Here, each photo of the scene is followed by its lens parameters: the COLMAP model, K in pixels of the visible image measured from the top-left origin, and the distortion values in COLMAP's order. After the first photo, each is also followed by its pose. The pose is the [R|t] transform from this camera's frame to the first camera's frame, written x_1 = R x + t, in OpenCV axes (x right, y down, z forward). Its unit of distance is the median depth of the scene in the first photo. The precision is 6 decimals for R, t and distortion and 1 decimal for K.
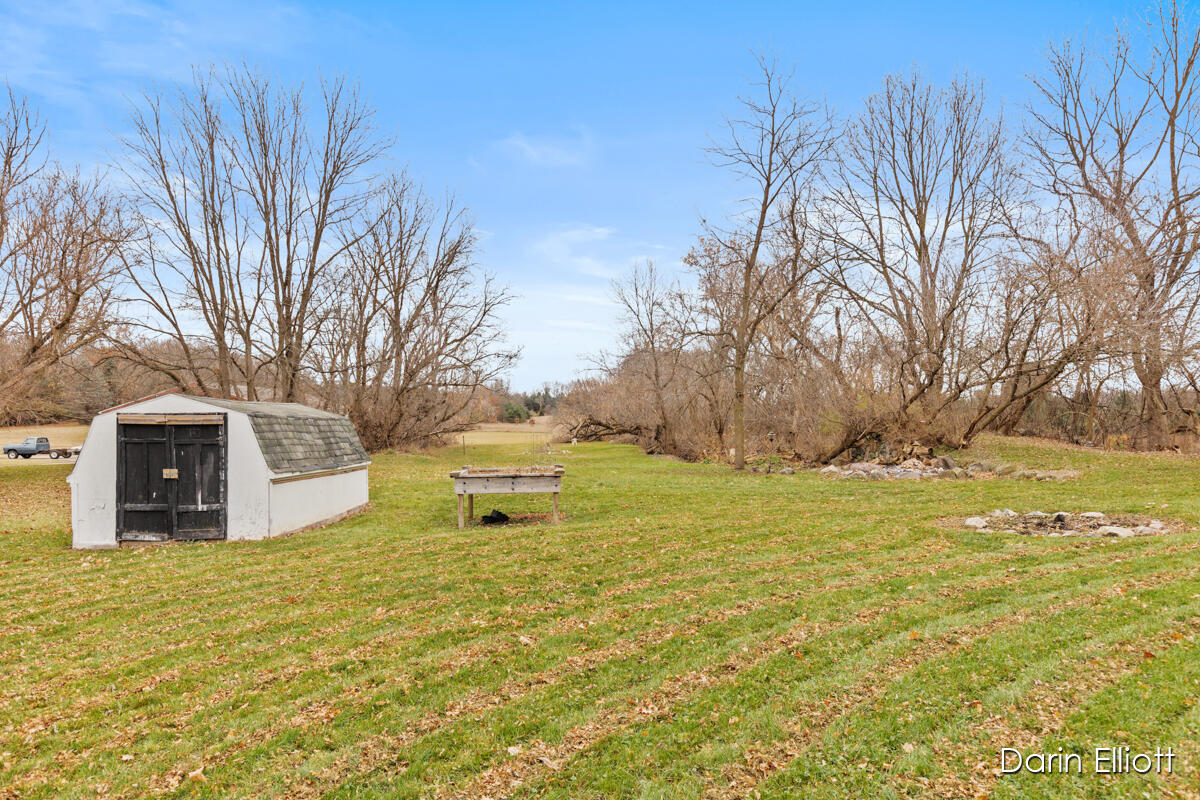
lens RADIAL K [[775.4, 0, 600.0], [0, 775.4, 400.0], [0, 0, 1]] dist [0.004224, 0.000222]
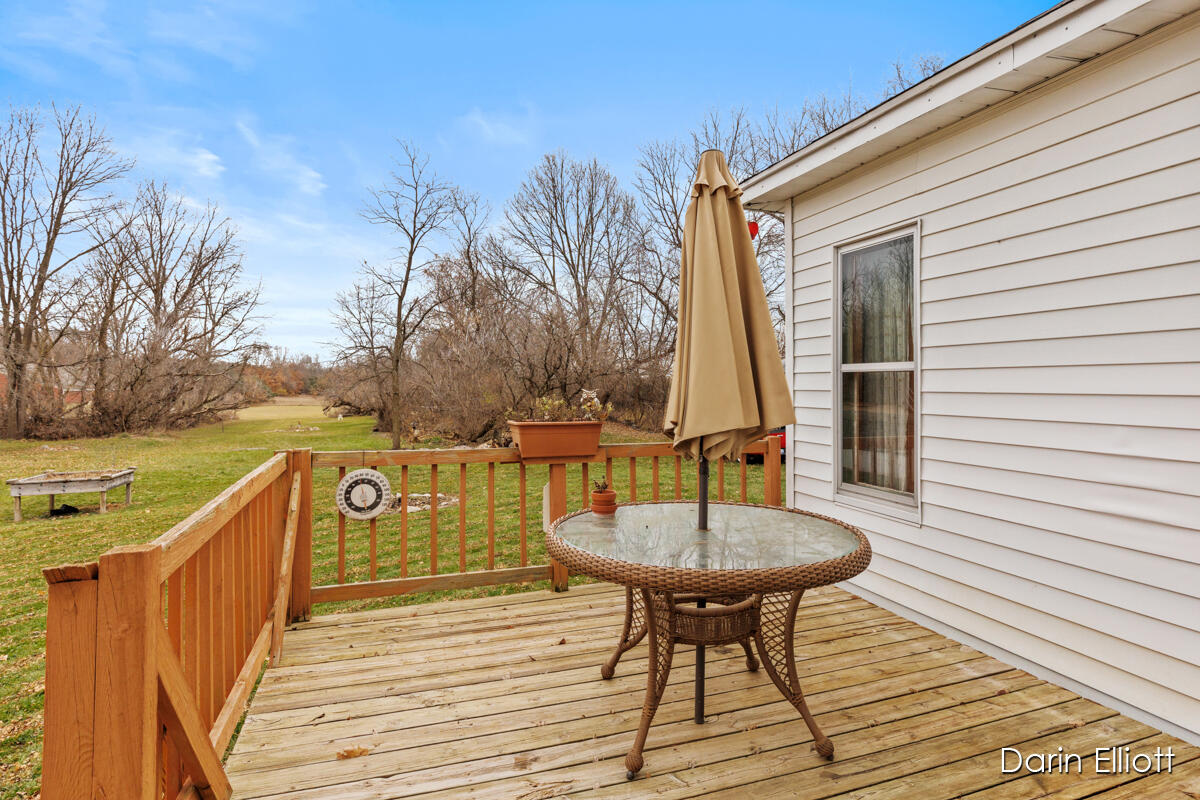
lens RADIAL K [[637.6, 0, 601.6], [0, 637.6, 370.1], [0, 0, 1]] dist [-0.002143, -0.000331]
pose [[0.957399, 0.003620, 0.288747, 0.133056], [-0.002133, 0.999983, -0.005466, -0.026747], [-0.288761, 0.004618, 0.957390, -0.102784]]
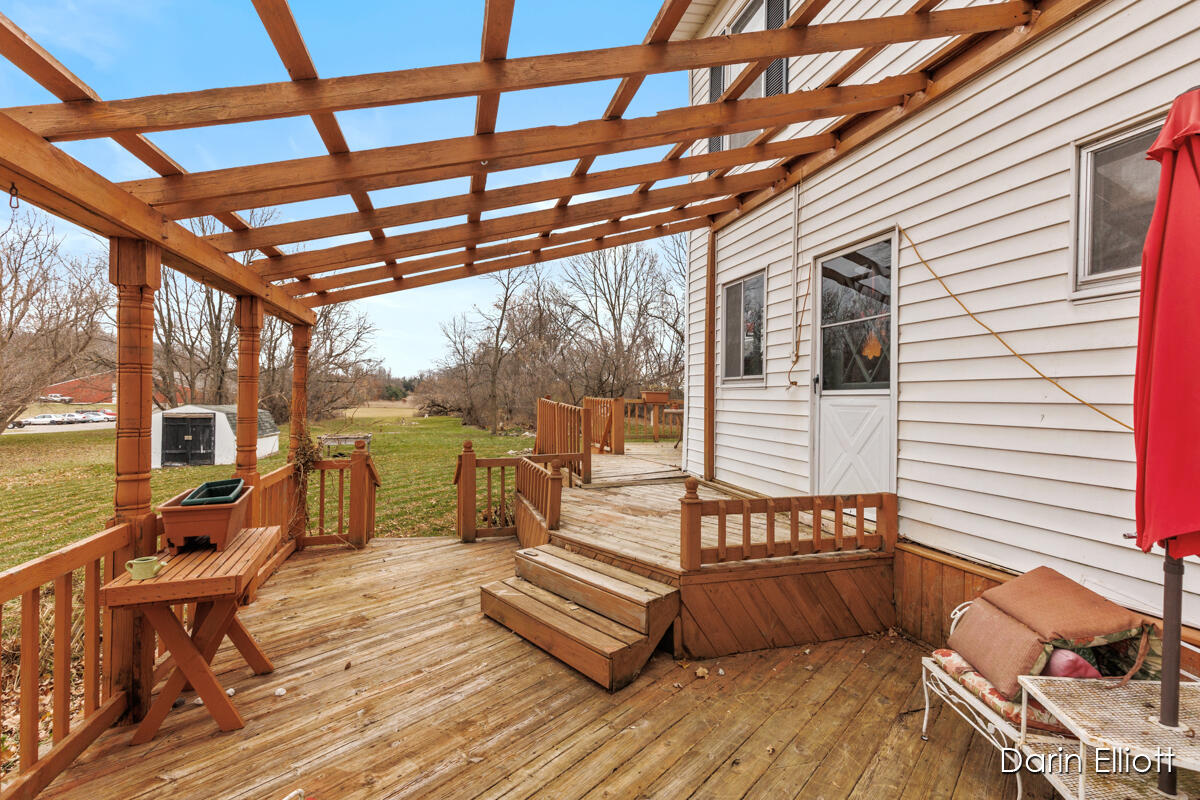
lens RADIAL K [[540.1, 0, 604.6], [0, 540.1, 386.6], [0, 0, 1]] dist [0.002491, 0.000302]
pose [[0.966579, 0.015082, 0.255926, 0.068781], [-0.015913, 0.999873, 0.001176, -0.022550], [-0.255875, -0.005210, 0.966696, -0.246854]]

§ **The problem**:
Return the listing above unaltered, omitting its pictures.

§ **Exercise response**:
Here, each photo of the scene is followed by its lens parameters: the COLMAP model, K in pixels of the visible image measured from the top-left origin, and the distortion values in COLMAP's order. After the first photo, each is also followed by its pose. The pose is the [R|t] transform from this camera's frame to the first camera's frame, written x_1 = R x + t, in OpenCV axes (x right, y down, z forward). Its unit of distance is the median depth of the scene in the first photo. The precision is 6 decimals for R, t and distortion and 1 decimal for K.
lens RADIAL K [[775.4, 0, 600.0], [0, 775.4, 400.0], [0, 0, 1]] dist [0.004224, 0.000222]
lens RADIAL K [[637.6, 0, 601.6], [0, 637.6, 370.1], [0, 0, 1]] dist [-0.002143, -0.000331]
pose [[0.957399, 0.003620, 0.288747, 0.133056], [-0.002133, 0.999983, -0.005466, -0.026747], [-0.288761, 0.004618, 0.957390, -0.102784]]
lens RADIAL K [[540.1, 0, 604.6], [0, 540.1, 386.6], [0, 0, 1]] dist [0.002491, 0.000302]
pose [[0.966579, 0.015082, 0.255926, 0.068781], [-0.015913, 0.999873, 0.001176, -0.022550], [-0.255875, -0.005210, 0.966696, -0.246854]]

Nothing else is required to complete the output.